MANATEE — During Thursday’s opening day of Greek Glendi at St. Barbara Greek Orthodox Church, hundreds got their first look at the new Byzantine iconography created late last summer on the inside of the church’s dome.
Although the food, music and dancing engaged the physical senses as usual, for many the spirituality experienced during one of the free church tours was a highlight to the start of the 26th annual festival.
“Breathtaking,” said Marilyn Ex, a winter visitor from Michigan who toured with her family.
She stared up at the dome, where iconographer George Filippakis’ goal was to create what The Very Rev. Frank Kirlangitis, pastor of the church, called “a window into heaven.”
“It seems that many churches are going the way of drums and contemporary music, mostly for the young,” said Ex, who is Lutheran. “But we’re traditionalists. We can just sit in a church quietly and feel it.”
Ex gave St. Barbara’s dome an A-plus grade for its capacity to make a visitor “quietly feel it.” An image of Jesus Christ is at the very apex of the dome. The Christ image is 16 feet in diameter and includes four angels that hold him.
The dome fresco also includes images of evangelists St. John, St. Mark, St. Luke and St. Matthew, as well as prophets David, Elias, Ezekiel, Solomon, Abbakoum, Jeremiah, Isaiah and Sofonias.
The iconography cost approximately $250,000, Kirlangitis said. It is so striking that most of the congregation was looking up rather than forward at him during the first service after the dome was done, he remembers.
“I felt like I was preaching to chins,” Kirlangitis quipped.
The dome imparts a sensation of what heaven will look like when we pass in sleep into the arms of the Lord, he said.
“It gives you the definite feeling that the church floor is the earth and the church ceiling is heaven,” Kirlangitis said.
Billie Hardman, of First Baptist Church in down- town Bradenton, took the church tour with her friend, fellow Baptist Juanita Soards.
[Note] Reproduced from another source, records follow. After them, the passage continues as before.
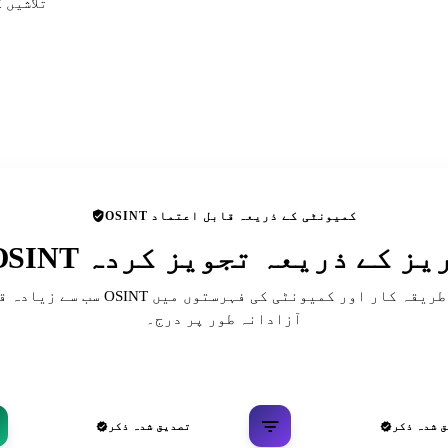
تلاشیں 
OSINT کمیونٹی کے ذریعہ قابل اعتماد
 ڈائریکٹریز کے ذریعہ تجویز کردہ
سب سے زیادہ قابل احترام OSINT حوالہ جات، ط
آزادانہ طور پر درج۔
 شدہ ذکر
تصدیق شدہ ذکر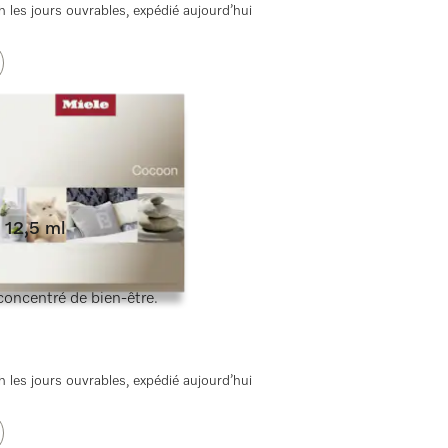
 les jours ouvrables, expédié aujourd’hui
 12,5 ml
concentré de bien-être.
 les jours ouvrables, expédié aujourd’hui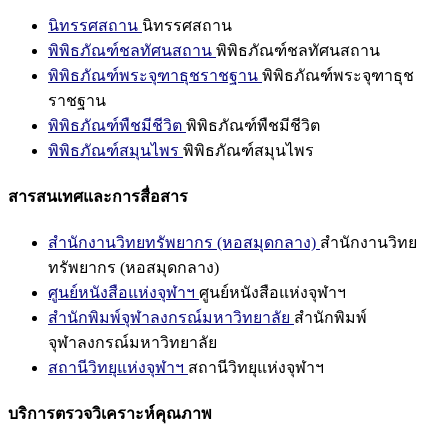
นิทรรศสถาน
นิทรรศสถาน
พิพิธภัณฑ์ชลทัศนสถาน
พิพิธภัณฑ์ชลทัศนสถาน
พิพิธภัณฑ์พระจุฑาธุชราชฐาน
พิพิธภัณฑ์พระจุฑาธุช
ราชฐาน
พิพิธภัณฑ์พืชมีชีวิต
พิพิธภัณฑ์พืชมีชีวิต
พิพิธภัณฑ์สมุนไพร
พิพิธภัณฑ์สมุนไพร
สารสนเทศและการสื่อสาร
สำนักงานวิทยทรัพยากร (หอสมุดกลาง)
สำนักงานวิทย
ทรัพยากร (หอสมุดกลาง)
ศูนย์หนังสือแห่งจุฬาฯ
ศูนย์หนังสือแห่งจุฬาฯ
สำนักพิมพ์จุฬาลงกรณ์มหาวิทยาลัย
สำนักพิมพ์
จุฬาลงกรณ์มหาวิทยาลัย
สถานีวิทยุแห่งจุฬาฯ
สถานีวิทยุแห่งจุฬาฯ
บริการตรวจวิเคราะห์คุณภาพ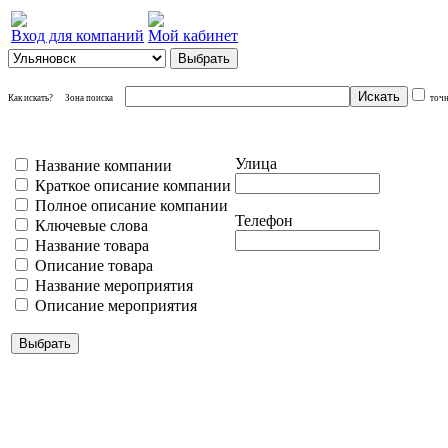
Вход для компаний
Мой кабинет
Как искать?
Зона поиска
точ
Улица
Название компании
Краткое описание компании
Полное описание компании
Телефон
Ключевые слова
Название товара
Описание товара
Название мероприятия
Описание мероприятия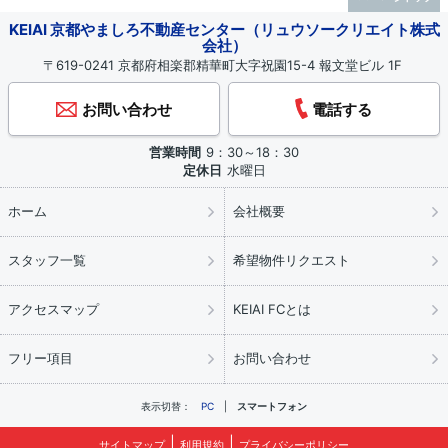
KEIAI 京都やましろ不動産センター（リュウソークリエイト株式
会社）
〒619-0241 京都府相楽郡精華町大字祝園15-4 報文堂ビル 1F
お問い合わせ
電話する
営業時間
9：30～18：30
定休日
水曜日
ホーム
会社概要
スタッフ一覧
希望物件リクエスト
アクセスマップ
KEIAI FCとは
フリー項目
お問い合わせ
表示切替：
PC
スマートフォン
サイトマップ
利用規約
プライバシーポリシー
The women, who live in Sugar Creek Resort in Bradenton for the winter, were intrigued with Greek orthodoxy and asked Kirlangitis why the church had two rooms off to the sides of the main hall.
One of the reasons, Kirlangitis said, is that, from the air, the church is shaped like a cross, he said.
Soards’ brother attends a Baptist church in eastern Kentucky.
Asked which church Jesus would feel more comfortable visiting — St. Barbara filled with icons or the simple church in Kentucky — Hardman quickly replied that Christ would enjoy them both equally.
“He sees what is in our hearts no matter if a church has little or much,” Hardman said.
But Hardman did allow that Christ would be especially happy with what St. Barbara’s has done because he loves beauty.
“After all, he created it,” Hardman said.
The festival continues from 11 a.m. to 9 p.m. today and Saturday, and noon to 8 p.m. Sunday, at 7671 N. Lockwood Ridge Road. Parking is free on the church grounds. Tickets for adults are $4, and children younger than 12 are free.
The free church tours run every half-hour.